■ INFORMATION SUPPLIED
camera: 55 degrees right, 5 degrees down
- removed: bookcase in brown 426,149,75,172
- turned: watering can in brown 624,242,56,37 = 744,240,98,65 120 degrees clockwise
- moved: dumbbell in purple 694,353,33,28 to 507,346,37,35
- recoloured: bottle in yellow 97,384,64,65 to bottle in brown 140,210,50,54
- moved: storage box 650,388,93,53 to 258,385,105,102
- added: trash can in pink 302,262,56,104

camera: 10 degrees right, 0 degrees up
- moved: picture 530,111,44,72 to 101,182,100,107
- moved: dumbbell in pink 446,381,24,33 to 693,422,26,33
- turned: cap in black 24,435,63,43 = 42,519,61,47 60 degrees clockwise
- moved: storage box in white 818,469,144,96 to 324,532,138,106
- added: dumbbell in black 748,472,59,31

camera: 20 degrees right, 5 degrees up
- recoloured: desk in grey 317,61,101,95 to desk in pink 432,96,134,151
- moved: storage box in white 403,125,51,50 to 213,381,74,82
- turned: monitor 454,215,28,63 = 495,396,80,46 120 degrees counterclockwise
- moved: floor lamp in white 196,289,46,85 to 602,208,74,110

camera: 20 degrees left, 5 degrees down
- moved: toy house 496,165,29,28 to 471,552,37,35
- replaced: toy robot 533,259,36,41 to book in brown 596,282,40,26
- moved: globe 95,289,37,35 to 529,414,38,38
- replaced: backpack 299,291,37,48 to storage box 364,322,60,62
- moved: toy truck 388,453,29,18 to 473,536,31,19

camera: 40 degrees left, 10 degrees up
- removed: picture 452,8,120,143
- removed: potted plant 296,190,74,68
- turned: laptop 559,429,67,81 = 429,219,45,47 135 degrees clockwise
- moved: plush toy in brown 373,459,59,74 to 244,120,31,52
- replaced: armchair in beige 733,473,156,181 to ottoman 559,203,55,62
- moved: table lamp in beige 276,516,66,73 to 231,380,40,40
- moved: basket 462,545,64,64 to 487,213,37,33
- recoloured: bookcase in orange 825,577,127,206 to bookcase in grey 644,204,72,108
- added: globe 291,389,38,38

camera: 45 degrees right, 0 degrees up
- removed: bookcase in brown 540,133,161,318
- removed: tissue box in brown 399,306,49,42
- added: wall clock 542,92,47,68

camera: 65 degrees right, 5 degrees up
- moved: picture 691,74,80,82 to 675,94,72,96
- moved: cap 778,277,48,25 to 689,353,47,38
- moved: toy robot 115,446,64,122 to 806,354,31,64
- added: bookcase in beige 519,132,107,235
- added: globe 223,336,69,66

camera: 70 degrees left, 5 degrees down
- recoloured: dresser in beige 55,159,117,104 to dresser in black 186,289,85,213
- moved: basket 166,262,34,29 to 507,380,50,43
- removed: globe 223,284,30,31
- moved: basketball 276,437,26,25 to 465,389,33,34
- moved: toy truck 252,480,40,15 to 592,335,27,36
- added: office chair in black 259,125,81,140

■ WHAT THE TASK REQUIRES
Nothing but the lines from the top of the entries above through the line with "- moved: storage box 650,388,93,53" should be set down, each exactly as written.

■ TASK OUTPUT
camera: 55 degrees right, 5 degrees down
- removed: bookcase in brown 426,149,75,172
- turned: watering can in brown 624,242,56,37 = 744,240,98,65 120 degrees clockwise
- moved: dumbbell in purple 694,353,33,28 to 507,346,37,35
- recoloured: bottle in yellow 97,384,64,65 to bottle in brown 140,210,50,54
- moved: storage box 650,388,93,53 to 258,385,105,102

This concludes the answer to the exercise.